Image courtesy of Sirio

Sirio (Ma’anshan, China) is building a 240,000 square-meter smart factory that offers the manufacturer and clients real-time production parameters and machine learning for continual process optimization. The factory is equipped with Internet of Things (IoT)-enabled automated processes and monitoring, intelligent distribution robotics, and Artificial intelligence (AI), and it is designed to optimize manpower, materials, and financial resources.

“Rather than build a conventional factory setup, we have taken a lead in the nutraceutical industry to look ahead at how quality, manufacturing and logistics can be augmented by connected technologies,” said Rui Yang, CSO at Sirio, in a press release. “Our new smart factory, using IoT and AI, ensures an unmatched level of process control, with intelligent energy consumption and far greater logistical efficiencies.”

Due to the factory’s efficiency, it significantly improves energy efficiency and reduces waste.
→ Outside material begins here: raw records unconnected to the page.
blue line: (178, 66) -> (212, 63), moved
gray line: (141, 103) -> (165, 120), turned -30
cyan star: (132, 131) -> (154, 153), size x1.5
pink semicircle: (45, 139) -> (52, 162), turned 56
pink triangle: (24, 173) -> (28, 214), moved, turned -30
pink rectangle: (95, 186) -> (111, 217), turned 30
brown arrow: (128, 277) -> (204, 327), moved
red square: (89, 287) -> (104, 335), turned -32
For example, new pallet robots—automated guided vehicles (AVGs)—perform a number of functions including intelligent production scheduling. They are self-charging and fitted with collision-avoidance technology, overcoming existing difficulties associated with manual control of warehouse logistics. In turn, logistical costs are lowered by improved storage density. 

The IoT and other equipment monitoring technologies reduce human error and reduce some manual intervention on the production line, while smart management systems enable control orders and schedules in response to unforeseen changes in manufacturing processes and update cost changes of labor and materials accordingly.

“What this technology also enables is enhanced deliverability for smaller production runs for partners, which something many nutraceutical CDMOs would be unable to accommodate,” Yang said. “It means we can better adapt and flexibly support smaller volumes of products and deliver them expeditiously to customers – or alternatively quickly scale up. We are several years ahead of our competitors but intelligent production management is the future of nutraceutical manufacturing.”